Data records Start Marker

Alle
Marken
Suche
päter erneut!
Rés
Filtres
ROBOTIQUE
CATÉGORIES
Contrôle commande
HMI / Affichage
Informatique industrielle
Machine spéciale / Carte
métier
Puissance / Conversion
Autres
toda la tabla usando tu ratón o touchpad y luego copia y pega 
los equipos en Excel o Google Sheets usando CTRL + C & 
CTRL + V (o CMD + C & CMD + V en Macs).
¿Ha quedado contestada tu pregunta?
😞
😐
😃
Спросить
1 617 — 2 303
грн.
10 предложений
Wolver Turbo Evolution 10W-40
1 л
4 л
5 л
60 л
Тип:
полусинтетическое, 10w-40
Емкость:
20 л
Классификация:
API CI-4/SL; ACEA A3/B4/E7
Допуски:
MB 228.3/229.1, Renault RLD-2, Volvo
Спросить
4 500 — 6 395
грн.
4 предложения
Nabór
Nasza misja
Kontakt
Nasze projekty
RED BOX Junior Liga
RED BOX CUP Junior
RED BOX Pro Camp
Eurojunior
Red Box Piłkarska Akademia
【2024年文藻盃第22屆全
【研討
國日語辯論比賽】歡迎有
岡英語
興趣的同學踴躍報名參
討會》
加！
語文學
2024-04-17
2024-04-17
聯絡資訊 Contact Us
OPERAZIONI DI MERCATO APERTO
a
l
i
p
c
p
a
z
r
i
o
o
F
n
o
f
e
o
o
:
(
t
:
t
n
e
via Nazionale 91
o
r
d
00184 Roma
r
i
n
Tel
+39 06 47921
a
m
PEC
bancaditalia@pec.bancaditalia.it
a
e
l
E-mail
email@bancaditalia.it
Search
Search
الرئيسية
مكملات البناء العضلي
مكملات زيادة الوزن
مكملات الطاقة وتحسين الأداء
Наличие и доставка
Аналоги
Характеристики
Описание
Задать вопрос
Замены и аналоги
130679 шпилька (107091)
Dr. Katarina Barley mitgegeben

Data records End Marker
Data records Start Marker

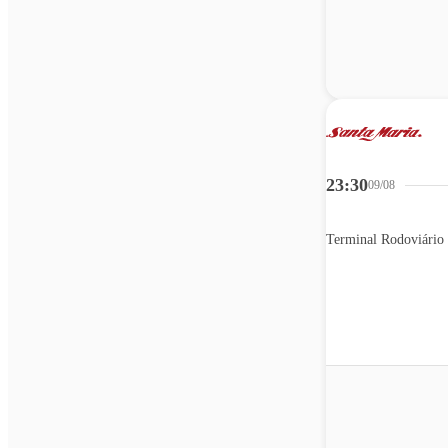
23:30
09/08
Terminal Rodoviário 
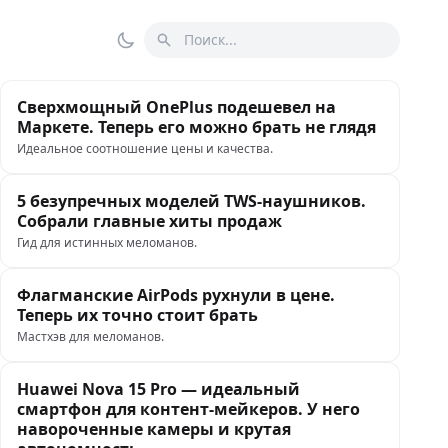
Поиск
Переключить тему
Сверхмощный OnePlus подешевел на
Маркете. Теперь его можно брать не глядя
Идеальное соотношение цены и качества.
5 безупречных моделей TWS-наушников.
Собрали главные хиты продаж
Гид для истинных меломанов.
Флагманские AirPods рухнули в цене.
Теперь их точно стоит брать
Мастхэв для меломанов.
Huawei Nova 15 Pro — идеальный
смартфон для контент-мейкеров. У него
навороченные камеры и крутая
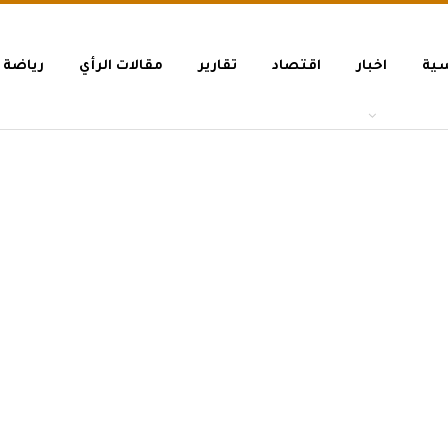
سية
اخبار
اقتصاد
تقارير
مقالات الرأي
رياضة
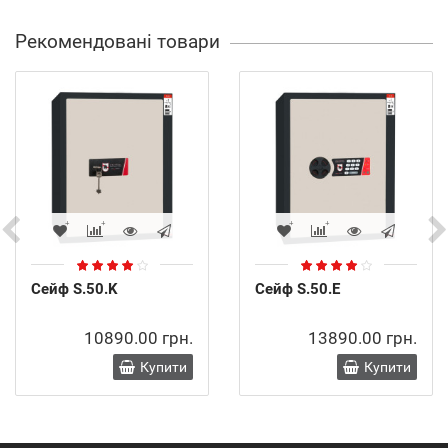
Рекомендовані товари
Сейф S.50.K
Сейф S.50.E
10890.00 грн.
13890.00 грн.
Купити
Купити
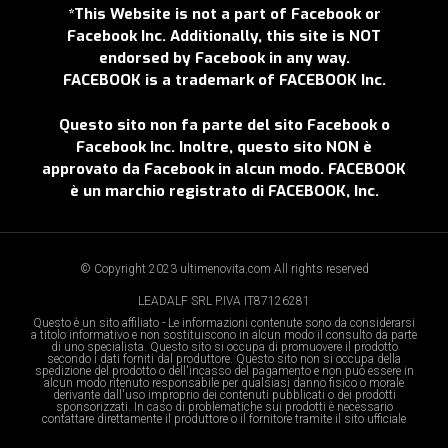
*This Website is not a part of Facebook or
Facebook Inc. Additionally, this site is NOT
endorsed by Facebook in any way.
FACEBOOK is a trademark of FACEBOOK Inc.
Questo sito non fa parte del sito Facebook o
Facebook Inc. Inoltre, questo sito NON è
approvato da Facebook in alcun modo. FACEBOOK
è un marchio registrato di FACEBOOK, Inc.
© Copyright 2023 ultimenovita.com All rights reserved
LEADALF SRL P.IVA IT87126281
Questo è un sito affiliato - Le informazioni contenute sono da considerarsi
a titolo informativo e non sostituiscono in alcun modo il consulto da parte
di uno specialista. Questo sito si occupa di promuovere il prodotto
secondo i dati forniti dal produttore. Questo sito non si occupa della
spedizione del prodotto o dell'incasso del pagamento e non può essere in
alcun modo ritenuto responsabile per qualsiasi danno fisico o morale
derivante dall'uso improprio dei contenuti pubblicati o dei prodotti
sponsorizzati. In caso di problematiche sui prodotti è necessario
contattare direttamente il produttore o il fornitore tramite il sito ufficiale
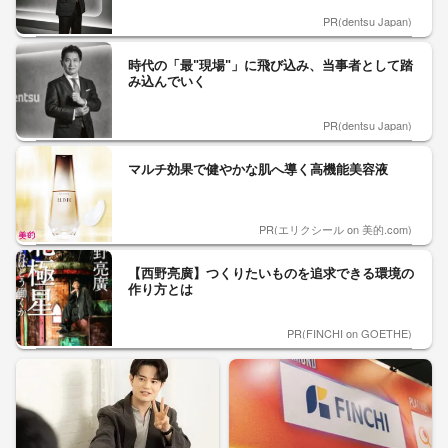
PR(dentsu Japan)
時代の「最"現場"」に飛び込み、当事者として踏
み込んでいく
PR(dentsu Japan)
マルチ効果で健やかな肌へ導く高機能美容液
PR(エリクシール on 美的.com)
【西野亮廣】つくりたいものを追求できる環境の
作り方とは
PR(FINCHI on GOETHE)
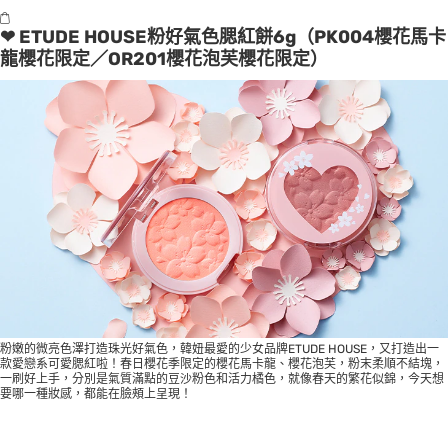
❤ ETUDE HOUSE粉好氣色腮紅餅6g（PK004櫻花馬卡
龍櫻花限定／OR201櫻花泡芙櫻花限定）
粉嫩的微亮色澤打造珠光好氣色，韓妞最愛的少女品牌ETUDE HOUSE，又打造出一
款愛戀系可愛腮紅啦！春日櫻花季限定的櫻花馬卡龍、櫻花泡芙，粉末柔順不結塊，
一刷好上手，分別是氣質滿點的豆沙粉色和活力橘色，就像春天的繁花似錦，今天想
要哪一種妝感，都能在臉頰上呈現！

Data records End Marker

- [Exercise requirements]:
Where a line of the material above holds the string "produttore", copy that line.

- [Solution for this exercise]:
secondo i dati forniti dal produttore. Questo sito non si occupa della
contattare direttamente il produttore o il fornitore tramite il sito ufficiale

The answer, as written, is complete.